» **Directive**:
Copy every line of text in the data below word for word, and leave the pictures out of your answer.

» **Data extracts**:
= = = = =

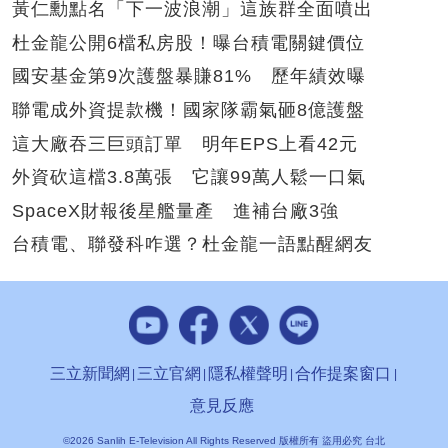
黃仁勳點名「下一波浪潮」這族群全面噴出
杜金龍公開6檔私房股！曝台積電關鍵價位
國安基金第9次護盤暴賺81% 歷年績效曝
聯電成外資提款機！國家隊霸氣砸8億護盤
這大廠吞三巨頭訂單 明年EPS上看42元
外資砍這檔3.8萬張 它讓99萬人鬆一口氣
SpaceX財報後星艦量產 進補台廠3強
台積電、聯發科咋選？杜金龍一語點醒網友
三立新聞網
三立官網
隱私權聲明
合作提案窗口
意見反應
©2026 Sanlih E-Television All Rights Reserved 版權所有 盜用必究 台北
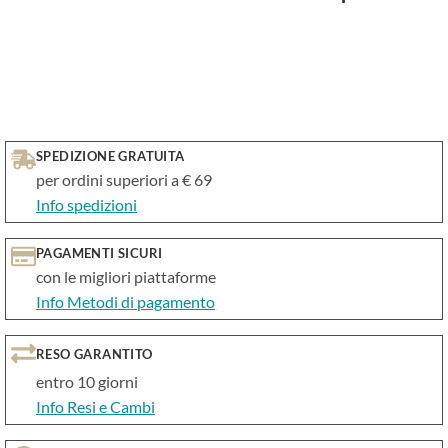
SPEDIZIONE GRATUITA
per ordini superiori a € 69
Info spedizioni
PAGAMENTI SICURI
con le migliori piattaforme
Info Metodi di pagamento
RESO GARANTITO
entro 10 giorni
Info Resi e Cambi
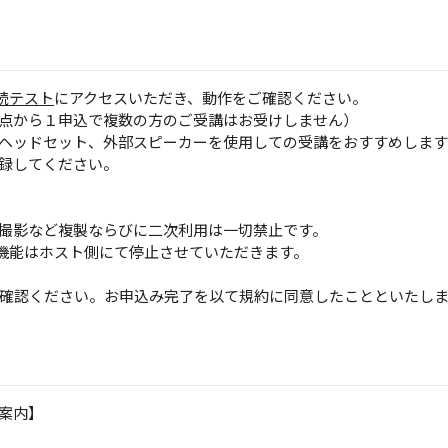
続テスト
にアクセスいただき、動作をご確認ください。
点から１申込で複数の方のご受講はお受けしません）
ヘッドセット、外部スピーカーを使用しての受講をおすすめします
録してください。
撮影など複製ならびに二次利用は一切禁止です。
グ機能はホスト側にて停止させていただきます。
確認ください。お申込み完了を以て規約に同意したことといたし
案内】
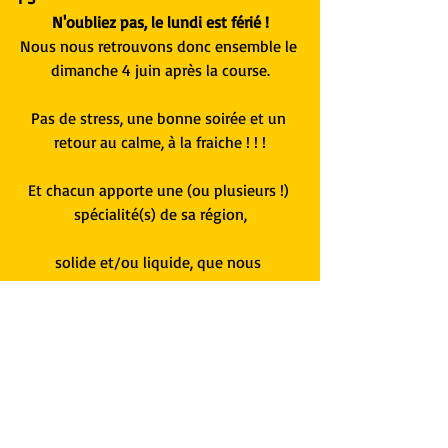
N'oubliez pas, le lundi est férié !
Nous nous retrouvons donc ensemble le 
dimanche 4 juin après la course.
Pas de stress, une bonne soirée et un 
retour au calme, à la fraiche ! ! !
Et chacun apporte une (ou plusieurs !) 
spécialité(s) de sa région,
solide et/ou liquide, que nous 
PARTAGEONS
au cours d'un sympathique apéritif 
dinatoire dans le paddock !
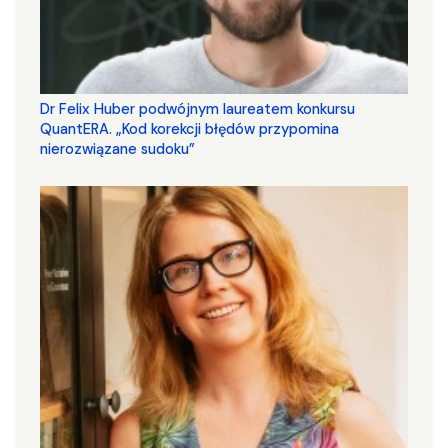
Dr Felix Huber podwójnym laureatem konkursu
QuantERA. „Kod korekcji błędów przypomina
nierozwiązane sudoku”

= = = = =

» **Your solution**:
黃仁勳點名「下一波浪潮」這族群全面噴出
杜金龍公開6檔私房股！曝台積電關鍵價位
國安基金第9次護盤暴賺81% 歷年績效曝
聯電成外資提款機！國家隊霸氣砸8億護盤
這大廠吞三巨頭訂單 明年EPS上看42元
外資砍這檔3.8萬張 它讓99萬人鬆一口氣
SpaceX財報後星艦量產 進補台廠3強
台積電、聯發科咋選？杜金龍一語點醒網友
三立新聞網
三立官網
隱私權聲明
合作提案窗口
意見反應
©2026 Sanlih E-Television All Rights Reserved 版權所有 盜用必究 台北
SPEDIZIONE GRATUITA
per ordini superiori a € 69
Info spedizioni
PAGAMENTI SICURI
con le migliori piattaforme
Info Metodi di pagamento
RESO GARANTITO
entro 10 giorni
Info Resi e Cambi
続テスト
にアクセスいただき、動作をご確認ください。
点から１申込で複数の方のご受講はお受けしません）
ヘッドセット、外部スピーカーを使用しての受講をおすすめします
録してください。
撮影など複製ならびに二次利用は一切禁止です。
グ機能はホスト側にて停止させていただきます。
確認ください。お申込み完了を以て規約に同意したことといたし
案内】
N'oubliez pas, le lundi est férié !
Nous nous retrouvons donc ensemble le 
dimanche 4 juin après la course.
Pas de stress, une bonne soirée et un 
retour au calme, à la fraiche ! ! !
Et chacun apporte une (ou plusieurs !) 
spécialité(s) de sa région,
solide et/ou liquide, que nous 
PARTAGEONS
au cours d'un sympathique apéritif 
dinatoire dans le paddock !
Dr Felix Huber podwójnym laureatem konkursu
QuantERA. „Kod korekcji błędów przypomina
nierozwiązane sudoku”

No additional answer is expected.